Witten effect in a crystalline topological insulator

TL;DR

This paper explores the Witten effect in topological insulators, demonstrating fractional charge binding to monopoles and proposing an experimental setup to test this fundamental physics prediction.

Contribution

It provides the first numerical demonstration of the Witten effect in a topological insulator model and suggests a method to experimentally observe the phenomenon.

Findings

Fractional electric charge binds to magnetic monopoles in topological insulators.

Numerical evidence supports the existence of the Witten effect in these materials.

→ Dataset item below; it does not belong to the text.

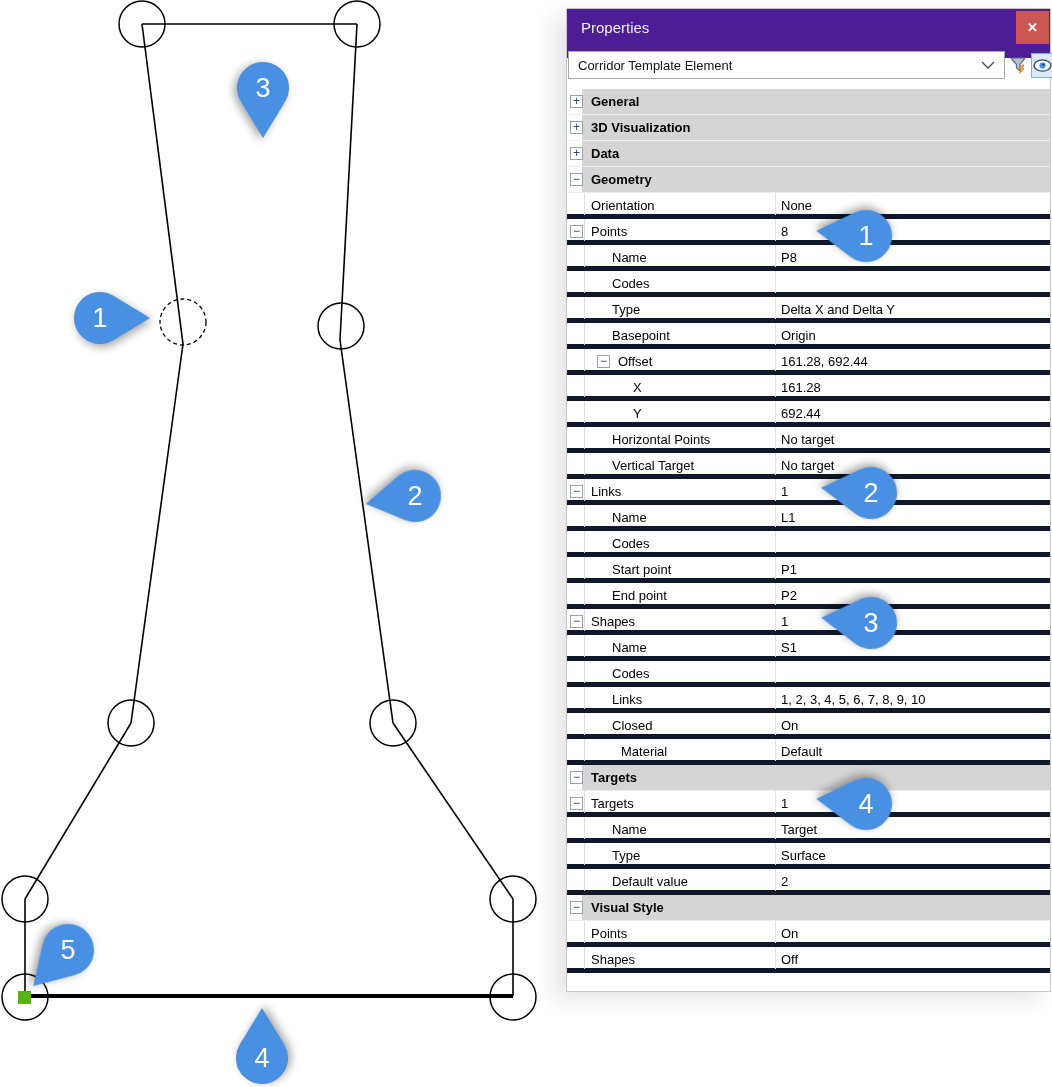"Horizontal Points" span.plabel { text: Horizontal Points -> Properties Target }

Proposed experimental scheme to generate artificial monopoles for testing the effect.

Abstract

It has been noted a long time ago that a term of the form theta (e^2/2\pi h) B dot E may be added to the standard Maxwell Lagrangian without modifying the familiar laws of electricity and magnetism. theta is known to particle physicists as the 'axion' field and whether or not it has a nonzero expectation value in vacuum remains a fundamental open question of the Standard Model. A key manifestation of the axion term is the Witten effect: a unit magnetic monopole placed inside a medium with non-zero theta is predicted to bind a (generally fractional) electric charge -e(theta/2 pi+n) with n integer. Here we conduct a first test of the Witten effect, based on the recently established fact that the axion term with theta=pi emerges naturally in the description of the electromagnetic response of a new class of crystalline solids called topological insulators - materials distinguished by strong spin-orbit coupling and non-trivial band structure. Using a simple physical model for a topological insulator, we demonstrate the existence of a fractional charge bound to a monopole by an explicit numerical calculation. We also propose a scheme for generating an 'artificial' magnetic monopole in a topological insulator film, that may be used to facilitate the first experimental test of Witten's prediction.